Selon Rachid Haouch, architecte, paysagiste et expert en haute qualité environnementale et environnement, ce constat s’explique d’abord par une croissance fulgurante du parc automobile s’élevant à 1 300 000 véhicules en 2014, selon les chiffres officiels. En plus, outre l’explosion urbaine, la facilité des crédits de voitures et la situation d’un transport en commun en état de décadence continue à pousser les citoyens à recourir à d’autres moyens de transport voire à se surendetter pour acquérir leurs propres véhicules, ce qui a aggravé la situation, tandis que les capacités de communication sont restées inchangées, souligne-t-il. Malheureusement, ajoute Haouch, «la politique publique de mobilité n’a pas anticipé ou du moins suivi cette évolution».

Ainsi, notre interlocuteur pointe du doigt les programmes initiés par les décideurs qui ignorent ou font l’impasse sur la notion de multi- modalité. Cela étant dit, la ligne du tramway a contribué à l’aggravation des problèmes de circulation sur les axes les plus critiques de la ville. En fait, cette ligne se situe dans le sens contraire de la trame urbaine et historique de Casablanca, explique-t-il. En termes plus clairs, la ligne du tramway a encombré la marche normale de la circulation, comme c’est le cas au niveau du Boulevard Zerktouni.

Autre point non moins important évoqué par Rachid Haouch : l’absence d’étude d’impact a posteriori. «Les artisans de ce projet, regrette Haouch, ont été contraints de supprimer certaines voieries,  ce qui a généré des effets pervers et a compliqué davantage la situation». Pour lui, «la construction des trémies pour corriger les défaillances  n’a fait que déplacer le problème». Haouch met l’accent sur la notion cruciale de l’inter- modalité, en tant que dimension centrale pour tout programme ayant pour objectif de faciliter la fluidité de la circulation.  «L’inter- modalité exige d’ailleurs la mise en place d’infrastructures nécessaires, notamment les espaces de parking et la mobilisation de plusieurs moyens de transport au cours d’un même déplacement», précise-t-il.

Mixité urbaine

S’agissant de Casablanca,  Rachid Haouch  évoque  le modèle de Barcelone qui devrait en principe servir de référence aux décideurs de la ville. «Cela signifie qu’une seule solution s’impose, celle d’envisager construire un seul tunnel liant les boulevards Zerktouni, la Résistance, Emile Zola, jusqu’à l’autoroute  et non pas de construire des trémies», déclare-t-il avec insistance. Autant dire qu’un plan des Déplacements urbains en bonne et due forme doit être assorti des espaces destinés particulièrement aux taxis et bus,  sans omettre encore les pistes réservées aux usagers de la bicyclette.  Comme quoi, le développement de réseaux de circulation douce est une condition sine qua non de tout projet urbain qui se veut ambitieux ou du moins correct.  A cela s’ajoute également l’état des trottoirs qui laisse amplement à désirer, sachant que 50% des déplacements à Casablanca se font à pied, d’où la nécessité de procéder à une bonne gestion de cet espace. Et ce n’est pas tout,  l’architecte de  Casablanca appelle les décideurs locaux à revoir la politique de transport en commun, qui devrait normalement  répondre aux attentes des citoyens, notamment au niveau de leur confort et sécurité.

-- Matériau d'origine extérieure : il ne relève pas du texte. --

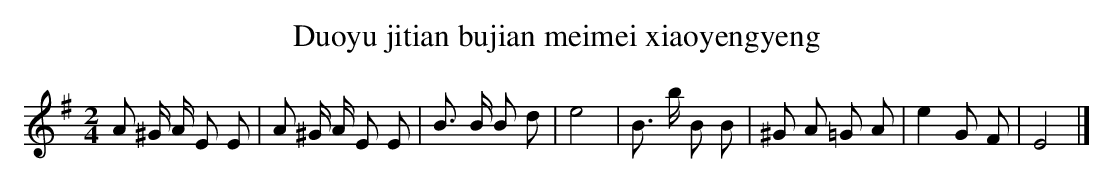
X:1
T: Duoyu jitian bujian meimei xiaoyengyeng
L: 1/8
M: 2/4
K: G
A ^G/ A/ E E [I:setbarnb 1]|
A ^G/ A/ E E |
B> B B d |
e4 |
B> b B B |
^G A =G A |
e2G F |
E4 |]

En sus de cela,  la résolution du problème de transport doit être aussi étroitement liée à la mise en place du Plan des déplacements urbains, à commencer avant tout par «l’étude du régime des déplacements des gens au quotidien, soit leur provenance ou leur destination, car au final, les citoyens sont les principaux clients de toute politique publique, quelle qu’elle soit», note t-il.

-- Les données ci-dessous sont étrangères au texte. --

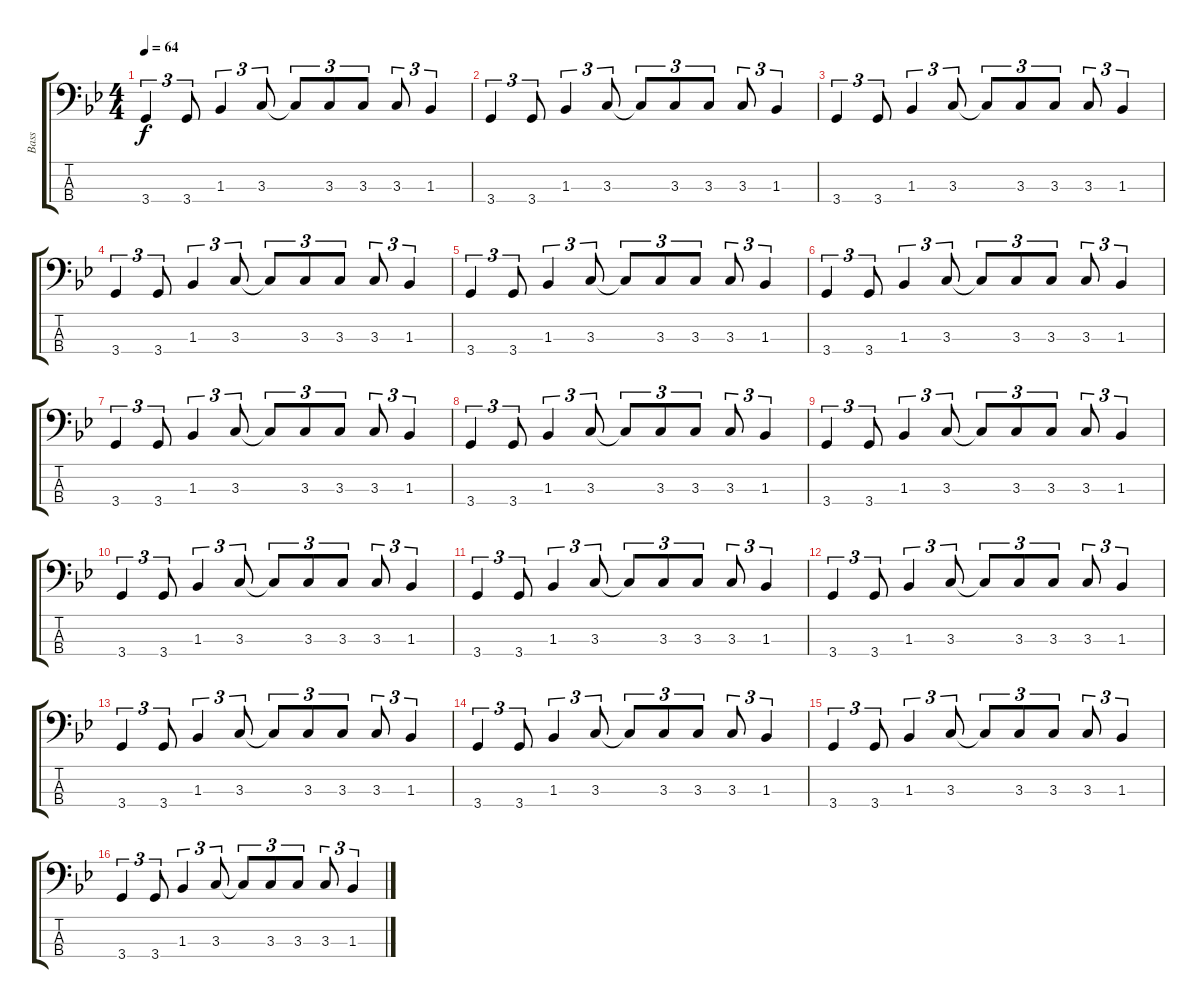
\track ("Bass" "Bass") {instrument electricbassfinger}
\staff {score tabs}
\tuning (G2 D2 A1 E1) {hide}
\ts (4 4)
\tempo 64
\clef f4
\ks bb
3.4.4{tu (3 2) dy f} 3.4.8{tu (3 2)} 1.3.4{tu (3 2)} 3.3.8{tu (3 2)} 3.3{t}.8{tu (3 2)} 3.3.8{tu (3 2)} 3.3.8{tu (3 2)} 3.3.8{tu (3 2)} 1.3.4{tu (3 2)} |
3.4.4{tu (3 2)} 3.4.8{tu (3 2)} 1.3.4{tu (3 2)} 3.3.8{tu (3 2)} 3.3{t}.8{tu (3 2)} 3.3.8{tu (3 2)} 3.3.8{tu (3 2)} 3.3.8{tu (3 2)} 1.3.4{tu (3 2)} |
3.4.4{tu (3 2)} 3.4.8{tu (3 2)} 1.3.4{tu (3 2)} 3.3.8{tu (3 2)} 3.3{t}.8{tu (3 2)} 3.3.8{tu (3 2)} 3.3.8{tu (3 2)} 3.3.8{tu (3 2)} 1.3.4{tu (3 2)} |
3.4.4{tu (3 2)} 3.4.8{tu (3 2)} 1.3.4{tu (3 2)} 3.3.8{tu (3 2)} 3.3{t}.8{tu (3 2)} 3.3.8{tu (3 2)} 3.3.8{tu (3 2)} 3.3.8{tu (3 2)} 1.3.4{tu (3 2)} |
3.4.4{tu (3 2)} 3.4.8{tu (3 2)} 1.3.4{tu (3 2)} 3.3.8{tu (3 2)} 3.3{t}.8{tu (3 2)} 3.3.8{tu (3 2)} 3.3.8{tu (3 2)} 3.3.8{tu (3 2)} 1.3.4{tu (3 2)} |
3.4.4{tu (3 2)} 3.4.8{tu (3 2)} 1.3.4{tu (3 2)} 3.3.8{tu (3 2)} 3.3{t}.8{tu (3 2)} 3.3.8{tu (3 2)} 3.3.8{tu (3 2)} 3.3.8{tu (3 2)} 1.3.4{tu (3 2)} |
3.4.4{tu (3 2)} 3.4.8{tu (3 2)} 1.3.4{tu (3 2)} 3.3.8{tu (3 2)} 3.3{t}.8{tu (3 2)} 3.3.8{tu (3 2)} 3.3.8{tu (3 2)} 3.3.8{tu (3 2)} 1.3.4{tu (3 2)} |
3.4.4{tu (3 2)} 3.4.8{tu (3 2)} 1.3.4{tu (3 2)} 3.3.8{tu (3 2)} 3.3{t}.8{tu (3 2)} 3.3.8{tu (3 2)} 3.3.8{tu (3 2)} 3.3.8{tu (3 2)} 1.3.4{tu (3 2)} |
3.4.4{tu (3 2)} 3.4.8{tu (3 2)} 1.3.4{tu (3 2)} 3.3.8{tu (3 2)} 3.3{t}.8{tu (3 2)} 3.3.8{tu (3 2)} 3.3.8{tu (3 2)} 3.3.8{tu (3 2)} 1.3.4{tu (3 2)} |
3.4.4{tu (3 2)} 3.4.8{tu (3 2)} 1.3.4{tu (3 2)} 3.3.8{tu (3 2)} 3.3{t}.8{tu (3 2)} 3.3.8{tu (3 2)} 3.3.8{tu (3 2)} 3.3.8{tu (3 2)} 1.3.4{tu (3 2)} |
3.4.4{tu (3 2)} 3.4.8{tu (3 2)} 1.3.4{tu (3 2)} 3.3.8{tu (3 2)} 3.3{t}.8{tu (3 2)} 3.3.8{tu (3 2)} 3.3.8{tu (3 2)} 3.3.8{tu (3 2)} 1.3.4{tu (3 2)} |
3.4.4{tu (3 2)} 3.4.8{tu (3 2)} 1.3.4{tu (3 2)} 3.3.8{tu (3 2)} 3.3{t}.8{tu (3 2)} 3.3.8{tu (3 2)} 3.3.8{tu (3 2)} 3.3.8{tu (3 2)} 1.3.4{tu (3 2)} |
3.4.4{tu (3 2)} 3.4.8{tu (3 2)} 1.3.4{tu (3 2)} 3.3.8{tu (3 2)} 3.3{t}.8{tu (3 2)} 3.3.8{tu (3 2)} 3.3.8{tu (3 2)} 3.3.8{tu (3 2)} 1.3.4{tu (3 2)} |
3.4.4{tu (3 2)} 3.4.8{tu (3 2)} 1.3.4{tu (3 2)} 3.3.8{tu (3 2)} 3.3{t}.8{tu (3 2)} 3.3.8{tu (3 2)} 3.3.8{tu (3 2)} 3.3.8{tu (3 2)} 1.3.4{tu (3 2)} |
3.4.4{tu (3 2)} 3.4.8{tu (3 2)} 1.3.4{tu (3 2)} 3.3.8{tu (3 2)} 3.3{t}.8{tu (3 2)} 3.3.8{tu (3 2)} 3.3.8{tu (3 2)} 3.3.8{tu (3 2)} 1.3.4{tu (3 2)} |
3.4.4{tu (3 2)} 3.4.8{tu (3 2)} 1.3.4{tu (3 2)} 3.3.8{tu (3 2)} 3.3{t}.8{tu (3 2)} 3.3.8{tu (3 2)} 3.3.8{tu (3 2)} 3.3.8{tu (3 2)} 1.3.4{tu (3 2)}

Grosso modo, un plan d’aménagement doit prendre en considération la répartition spatiale des activités économiques et les différents types de logements, insiste  Rachid Haouch, mettant l’accent dans ce sens sur le fait que le «zonage» n’a plus sa place dans l’urbanisme de demain et que la mixité urbaine est la seule et unique voie pour propulser la métropole au rang qu’elle mérite.